From this rosette, it sends out creeping stolons (runners) that root at intervals and produce new rosettes, allowing it to spread across the surface like a creeping mat. In spring and early summer, it produces bright yellow daisy-like flowers on slender, leafless stems. Each flower closes at night or in poor weather.
It can be mistaken for hawkbit or catsear, but the key difference is its stolons. Hawkbit and catsear do not creep along the ground. The long hairs on the foliage are another strong identifying feature that set mouse-ear hawkweed apart.
Why It’s a Problem
In lawns, mouse-ear hawkweed forms dense mats that smother turf, reducing grass density and leaving dull, uneven patches. Its fine hairs make it unappealing to mow, and it quickly re-establishes from stolons after mowing or partial removal.
It favours low-fertility, compacted, or dry soils, which means it often appears in lawns that are underfed or poorly maintained. If left unchecked, it can take over entire areas of turf, making recovery difficult without renovation.
Management and Prevention
Cultural control methods:
- Improve soil fertility: Regular fertiliser applications strengthen grass growth, helping it outcompete hawkweed.
- Aerate and reduce compaction: Improves drainage and encourages deep root growth of desirable turf species.
- Maintain dense turf cover: Overseed bare patches promptly to limit establishment opportunities.
- Raise mowing height: Taller grass shades out hawkweed seedlings and reduces stolon rooting.
- Water deeply but infrequently: Encourages turf health while discouraging shallow-rooted weeds.
Chemical Control:
Mouse-ear hawkweed is notoriously tolerant to many common lawn herbicides, so chemical control is often limited and slow. However, selective products can help manage infestations as part of an integrated plan.

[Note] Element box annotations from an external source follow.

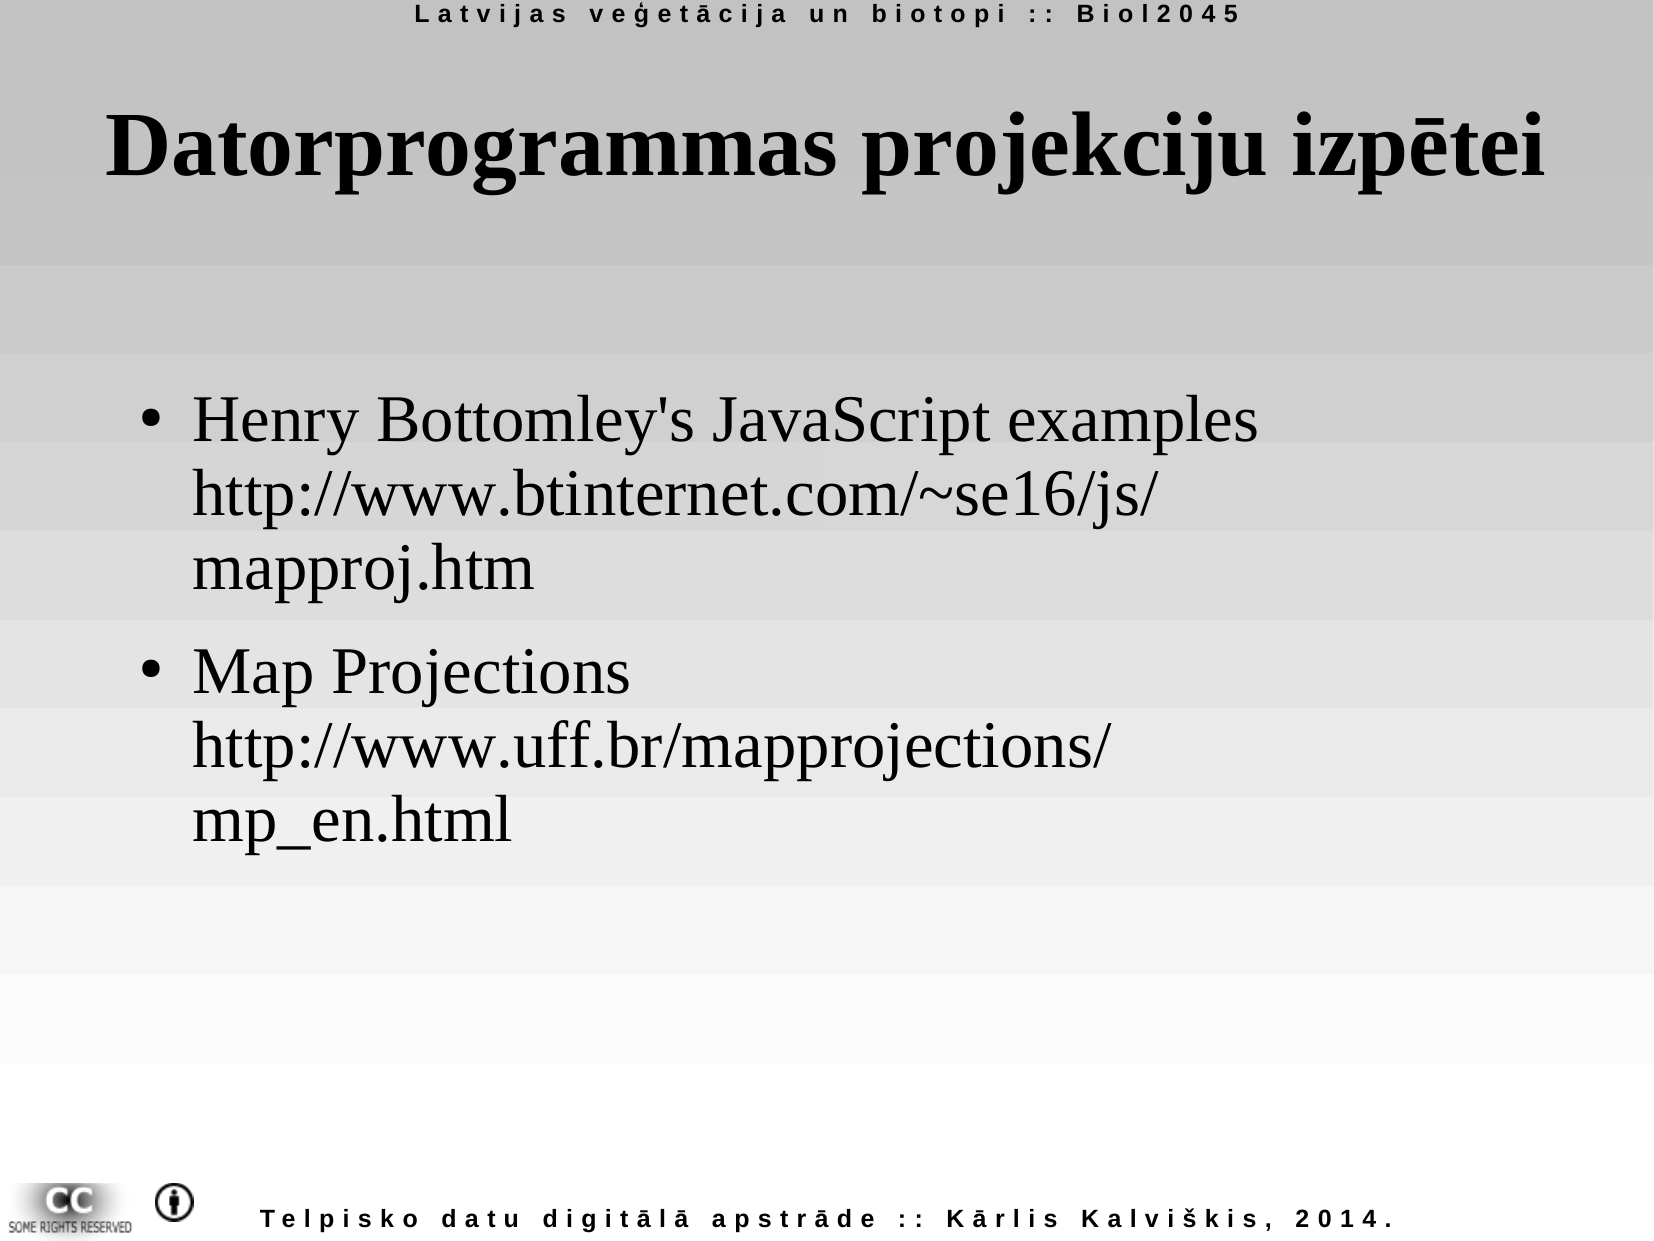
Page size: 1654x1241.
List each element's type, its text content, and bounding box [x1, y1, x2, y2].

title Datorprogrammas projekciju izpētei [0, 1, 1654, 287]
list Henry Bottomley's JavaScript examples http://www.btinternet.com/~se16/js/ mapproj.htm Map Projections http://www.uff.br/mapprojections/ mp_en.html [121, 381, 1534, 1194]
picture [0, 287, 1654, 1241]
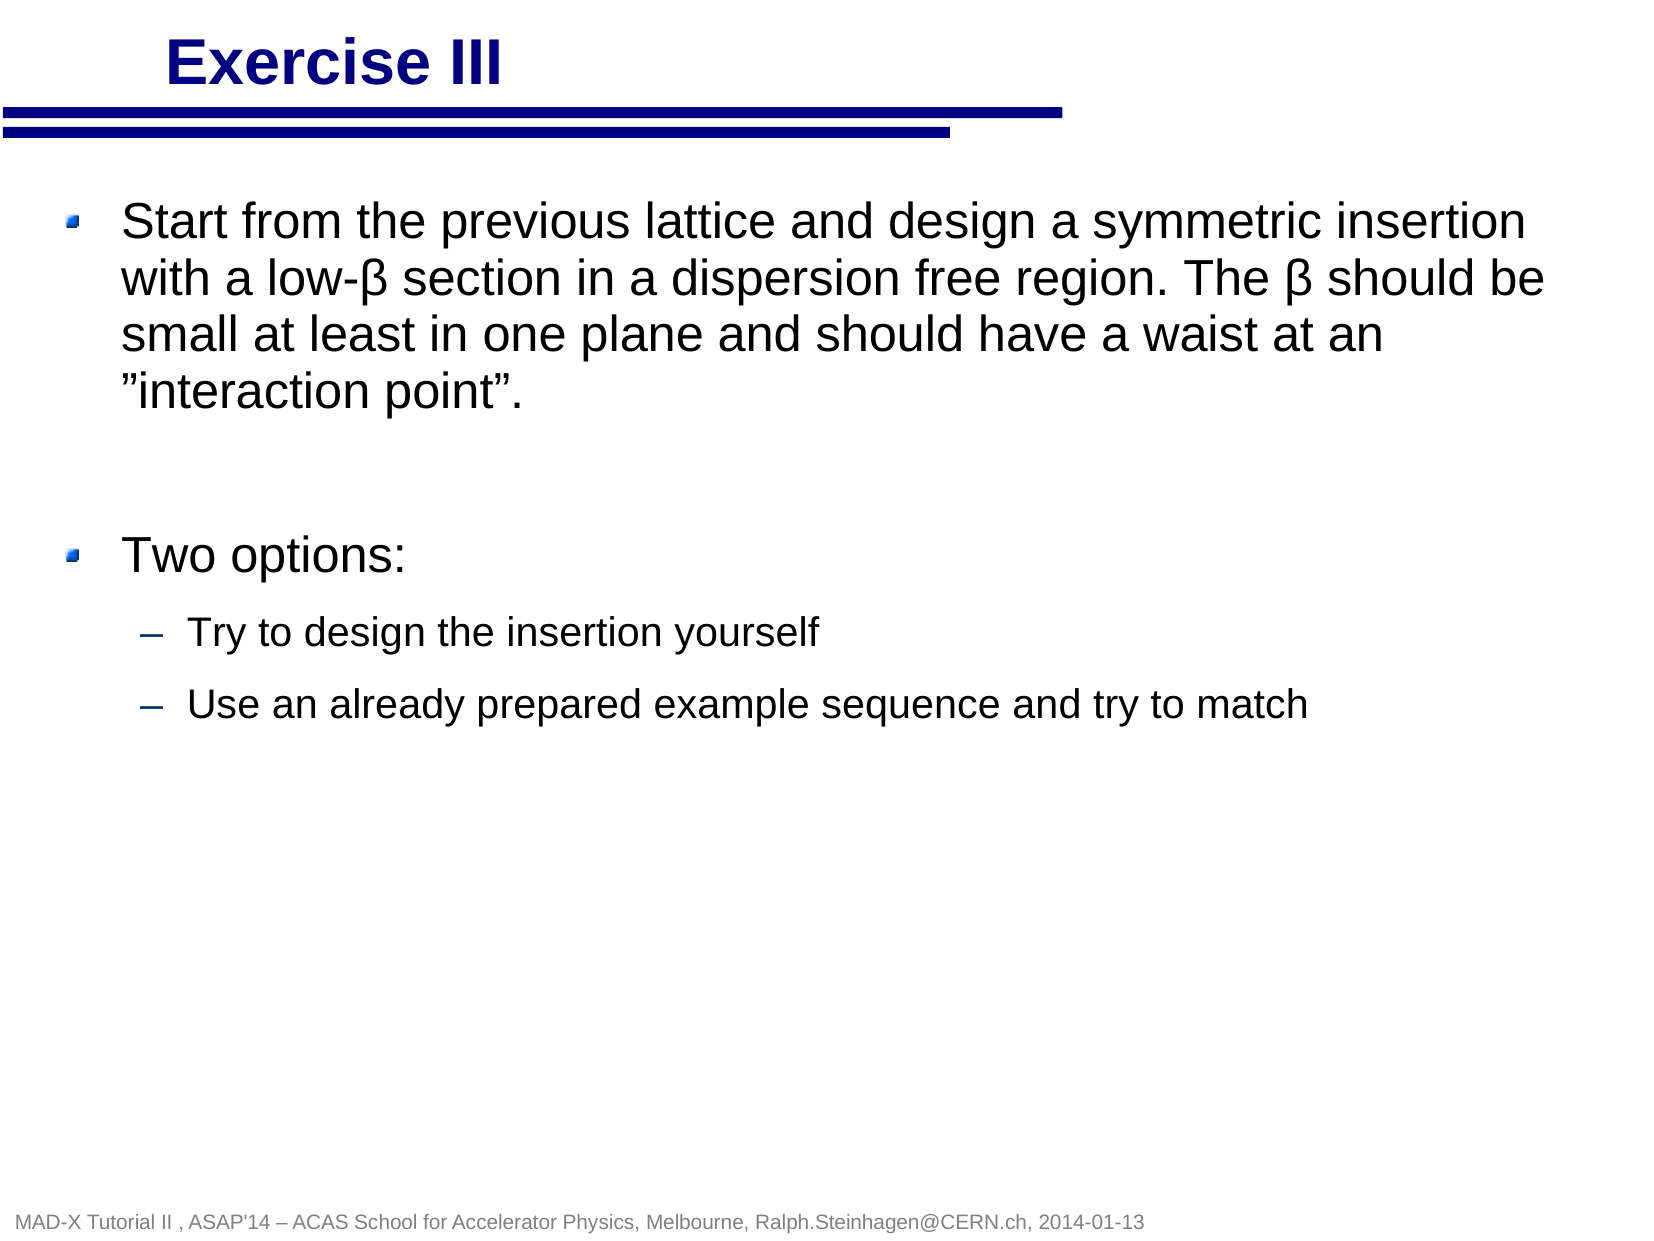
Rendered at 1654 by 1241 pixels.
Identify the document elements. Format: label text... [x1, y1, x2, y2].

list Start from the previous lattice and design a symmetric insertion with a low-β section in a dispersion free region. The β should be small at least in one plane and should have a waist at an ”interaction point”. Two options: Try to design the insertion yourself Use an already prepared example sequence and try to match [65, 192, 1628, 1205]
title Exercise III [165, 0, 1323, 124]
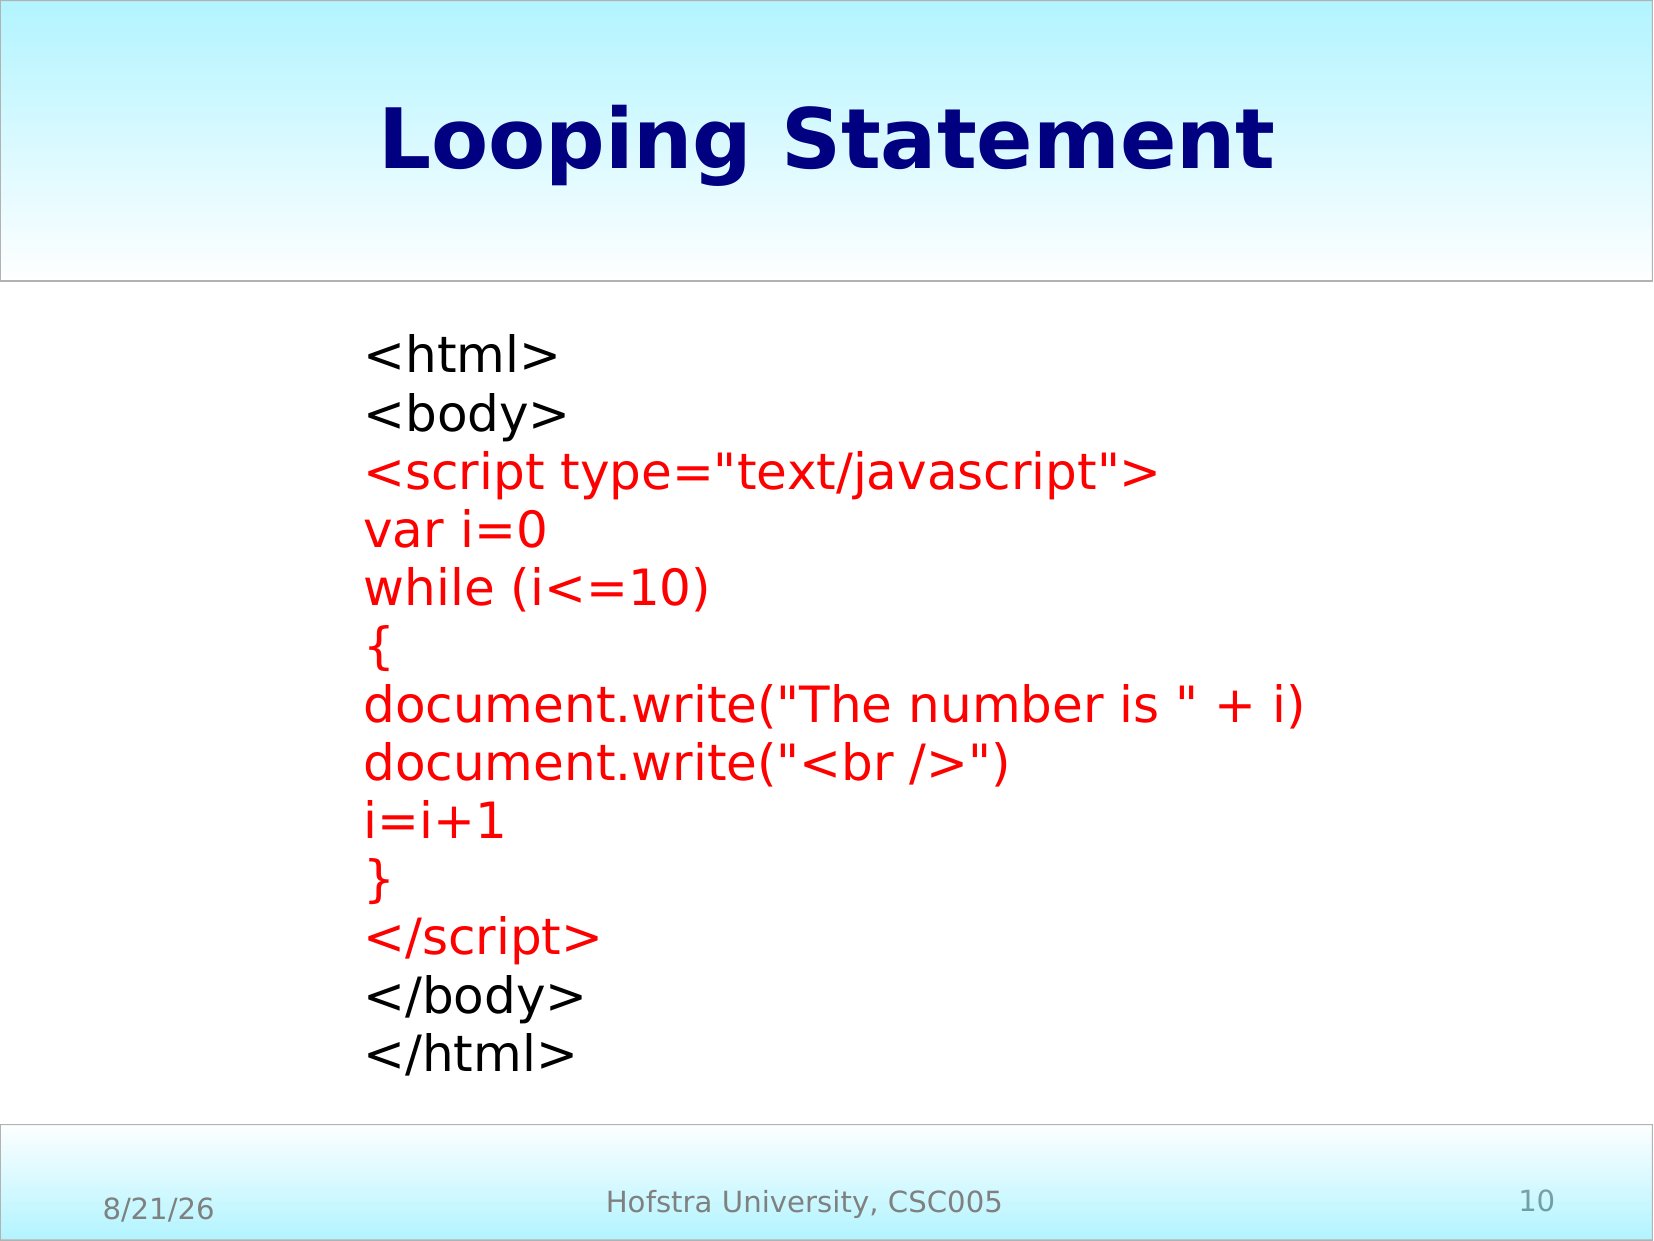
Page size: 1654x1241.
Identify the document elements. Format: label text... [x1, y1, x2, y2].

text_box <html> <body> <script type="text/javascript"> var i=0 while (i<=10) { document.write("The number is " + i) document.write("<br />") i=i+1 } </script> </body> </html> [348, 318, 1322, 1091]
title Looping Statement [78, 10, 1576, 270]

Recommended herbicide options include:
- Triclopyr/picloram mixtures (NZLA Gold): Provide partial suppression and are among the most effective selective options available in turf.
- 2,4-D/dicamba mixtures (Banvine, Turf Control): Can reduce growth and slow spread when used during active growth periods.
- Clopyralid (NZLA BWC): May offer limited suppression but is not fully reliable on established plants.
Spot-spraying may be more effective than blanket applications. For heavy infestations, glyphosate can be used to remove the weed entirely before reseeding or resodding the affected area.
As with all stolon-forming weeds, repeat treatments and improved turf health are key to long-term control.